After a few days of technical rehearsals at Hamilton’s Copps Colliseum, Prince’s oddly-named Welcome 2 Canada tour – welcome 2 U 2, Prince! – set up at Air Canada Centre for two nights of recombinant funk-flavoured music by the 53-year-old star and his New Power Generation band. From the start, it was clear that Prince would have nothing to do with anything so banal as a living jukebox recreation of a song as recorded.
No, if there was a governing form to this show, it was that of the medley – a slack vehicle for some, but not for Prince. His sprawling 30-minute song-suites pulled familiar tunes into startling new shapes and contexts.
Musicology, the base for one early long jam, actually seemed to change its state, from a linear song to an all-absorbing rhythmic environment. It was like hearing the hypertext version, with some links clicked on and others merely noted, maybe for future exploration. There was so much in there, I began to think that Prince could probably sustain a concert with just one song, laid out as an armature into which all manner of jams, interpolations and harmonic puns could be placed.
The stage, set in the middle of the stadium, took the shape of the unpronounceable love symbol Prince used for a while as a name. The fluid curves and central axis of this device, realized as so much runway footage, gave Prince and his three backup singers plenty of room to address the crowd from all angles.

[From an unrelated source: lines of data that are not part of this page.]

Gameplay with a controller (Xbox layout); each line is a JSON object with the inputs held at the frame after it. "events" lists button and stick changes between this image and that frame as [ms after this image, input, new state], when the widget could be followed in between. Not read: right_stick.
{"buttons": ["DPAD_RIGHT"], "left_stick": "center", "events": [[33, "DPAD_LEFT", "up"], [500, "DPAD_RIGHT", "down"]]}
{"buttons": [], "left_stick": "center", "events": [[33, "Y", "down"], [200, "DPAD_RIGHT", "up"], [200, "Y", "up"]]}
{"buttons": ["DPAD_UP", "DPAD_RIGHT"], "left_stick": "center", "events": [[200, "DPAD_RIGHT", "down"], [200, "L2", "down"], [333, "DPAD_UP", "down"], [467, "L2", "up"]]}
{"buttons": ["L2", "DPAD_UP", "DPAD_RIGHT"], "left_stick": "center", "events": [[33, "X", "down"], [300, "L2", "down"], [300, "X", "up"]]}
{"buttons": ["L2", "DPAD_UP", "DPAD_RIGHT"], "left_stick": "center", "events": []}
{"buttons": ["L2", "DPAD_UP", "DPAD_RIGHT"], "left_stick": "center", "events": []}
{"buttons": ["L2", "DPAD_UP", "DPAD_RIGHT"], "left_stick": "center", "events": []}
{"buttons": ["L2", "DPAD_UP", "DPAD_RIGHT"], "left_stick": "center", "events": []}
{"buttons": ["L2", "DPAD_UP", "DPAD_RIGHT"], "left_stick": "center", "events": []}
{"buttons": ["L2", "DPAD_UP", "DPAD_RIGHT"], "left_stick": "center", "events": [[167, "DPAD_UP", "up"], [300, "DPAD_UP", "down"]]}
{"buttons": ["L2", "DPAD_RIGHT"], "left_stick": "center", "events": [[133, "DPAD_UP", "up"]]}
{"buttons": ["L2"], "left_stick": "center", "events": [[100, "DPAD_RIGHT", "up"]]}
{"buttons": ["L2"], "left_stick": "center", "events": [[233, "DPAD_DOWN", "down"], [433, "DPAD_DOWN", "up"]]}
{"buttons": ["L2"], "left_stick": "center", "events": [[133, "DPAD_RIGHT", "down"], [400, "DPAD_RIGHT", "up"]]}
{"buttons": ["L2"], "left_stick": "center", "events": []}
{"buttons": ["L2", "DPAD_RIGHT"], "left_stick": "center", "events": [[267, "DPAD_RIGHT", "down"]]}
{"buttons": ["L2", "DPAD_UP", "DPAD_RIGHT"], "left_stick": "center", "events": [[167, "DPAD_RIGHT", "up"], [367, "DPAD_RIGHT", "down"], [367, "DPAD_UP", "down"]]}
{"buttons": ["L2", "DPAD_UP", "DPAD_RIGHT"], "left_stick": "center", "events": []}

He sang in his raspy midrange and piping falsetto, danced with liquid ease, and played ornate moody guitar solos as though thinking aloud through the instrument. He played the audience too, catching us up with countless false endings, before driving on with yet another twist on the song at hand. He read the response to everything he did, like a despot who was also a pure democrat, in total control at all times yet eager to claim every last vote in the room.
His band, a super-tight ensemble whose jazz chops flashed by in a bebop break near the top, included saxophonist Maceo Parker, who seemed to function partly as a living link with James Brown. Whenever Parker stepped up for a solo, it seemed as if Prince were deferring to the wisdom of the elders, and acknowledging the source of the funk ethos that defined much of the show.
The set included a slew of old favourites made new, including Cream, When Doves Cry, Kiss, Take Me With U and Raspberry Beret, performed as a watercolour animation streaked across the overhead screens. The covers were all cleverly curated, especially Yesterday, sung by one of Prince’s singers as a mind-blowing preface to a recontextualized Nothing Compares 2 U.
Prince went into encore mode after Purple Rain, though at that point, two hours on, he had yet to touch the piano-shaped keyboard console parked at one side of the stage. We had to make him do that, call him back with applause, give him new life like Tinkerbell. Seduction is always a big element in any Prince performance, and it always goes both ways.
Prince plays 18 more shows in nine cities across Canada through Dec. 17, starting at Halifax’s Metro Centre on Nov. 30.